My enjoyment of this season is greatly enhanced by a few other small details: no biting insects, most nasty smells are frozen in place, it’s easier to layer up to stay warm versus shedding attire to get cool. Fireplaces are invaluable for the way they comfort our weary minds and bodies.
And then there’s the light. By late October, shorter days manifest that longing for days that end at 9:30 in the evening, versus 4:15 in the afternoon. But for me on any given day, winter light can be nothing short of amazing [well, to my eyes anyway].

For those enamored with snow, it doesn’t matter how you enjoy it, just as long as you get out to enjoy it. Snowshoes. Boards. Skis [alpine and cross country]. Insulated tie-up boots [aka “moon boots”]. Building snow forts, a snowman/woman/sculpture. Tubes, sleds, and toboggans. They all generate smiles at one time or another.

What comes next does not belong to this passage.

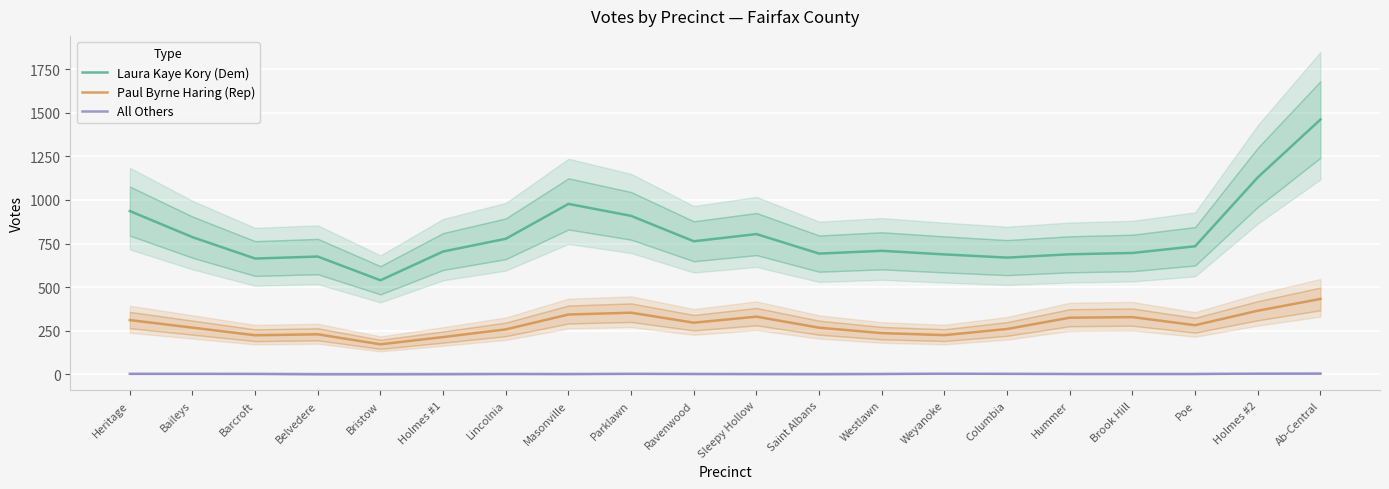

Does the chart display data point markers on the line(s)?

No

Even the most ardent worshipper of other seasons can understand why winter can be a favorite. There’s a sense of solitude, even in the busiest of urban environments. Indeed most folks are rushing—as it’s often said—to get out of the cold, to get inside to warm up. And yet there are those who look to get out to be invigorated by the cold air. When it’s cold, it’s only natural that you move to stay warm: motion generates heat and heat consumes calories and the consumption of calories means soothing cups of hot coffee, hot chocolate, hot soup, hot tea among other choices awaiting your selection. Admittedly, it is bliss having such hot consumables balance out the chill at the end of a day. The yin-yang of warm & cold becomes apparent.

A cold drink can bookend a hot summer day just as a hot toddy can on a cold winter day. This radiating cocktail of hot water, lemon, honey and a bit of whiskey is also hydrating, indeed soothing since it’s a drink perfect for sipping.

Cold light, winter light, is especially sharp when it reaches across a landscape as far as you can see. The shadows are longer and details stand out like bas-relief etched into tree trunks. On ski trails, the tendrils left by carving skis add to that dimension of depth, or even height, as if lengths of dark thread randomly lie atop the snow.

Winter’s light—especially later in the day—can feel cathartic and the sun’s warmth enhances this catharsis. A cup of hot chocolate, a banana, a comfy, large Maine Adirondack chair and a pit fire are all good company.